Sadece Ankara ve Tiflis'te değil, Avrupa Konseyi'nde, Avrupa Birliği'nde birçok yerde gündeme geldi "dönüş" konusu. Ama belli bir yere kadar. Ondan sonra hür irade ortaya çıkıyor. Yani serbest irade söz konusu. İnsanların serbest iradesi burada ortaya çıkıyor.

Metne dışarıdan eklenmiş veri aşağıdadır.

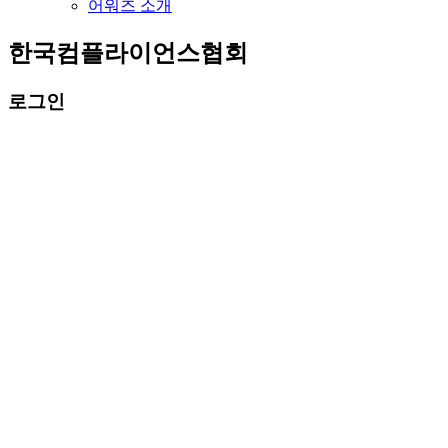
어워즈 소개
한국컴플라이언스협회
로그인
회원로그인
로그
자동로그인
회원가입
아이디/비밀번호 찾기
이용약관
개인정보처리방침
이메일주소 무단수집 거부
관리자
주소
경기도 용인시 기흥구 기흥로 58-1 기흥ICT밸리 A동 1
고유번호
174-82-00495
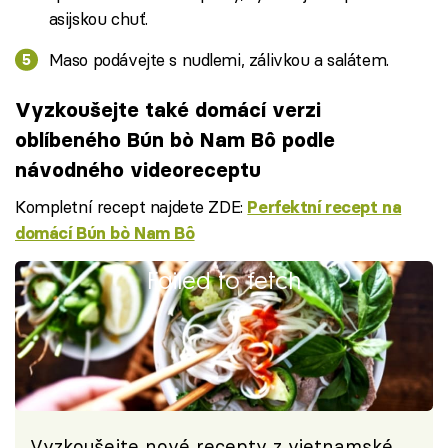
asijskou chuť.
Maso podávejte s nudlemi, zálivkou a salátem.
Vyzkoušejte také domácí verzi
oblíbeného Bún bò Nam Bô podle
návodného videoreceptu
Kompletní recept najdete ZDE:
Perfektní recept na
domácí Bún bò Nam Bô
Failed to fetch
Vyzkoušejte nové recepty z vietnamské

Herkes hayatını idame ettirmek istediği yere yatırım yapar. Bu insanlar yerleşik bir hayat yaşamaya açlar. Bu yüzden en küçük bir istikrar, istikrar bile olmasa içindeki o umut; "işte tamam burası, artık buradayız, inşallah bundan sonra çocuklarımız büyür" düşüncesi mevcut. Burası için de aynı şey geçerli. Kolay değil bu insanların durumu. Biz bunlara ümit verdik "yatırım yapın" dedik. Çocuğunu buraya getirip eğitime vermek de bir yatırımdır. Parayla olmaz her şey, ben çocuğumu buraya bağlıyorsam, daha fazla, daha büyük bir yatırım yapamam. Ben bir sonraki jenerasyonuma yatırım yapıyorum. Zannedersem insanlardaki çekingenlik biraz ondan. Oraya gittiklerinde çekiniyorlar. Gürcistan'a dönüşün bireysel tercih olduğunu anlatmak lazım. Bunu insanların içine enjekte etmek o kadar güç ki, nihayetinde insanların kendi içinde hissetmeleri gerekiyor. Tabi örgütlü, organize hareket etmek lazım.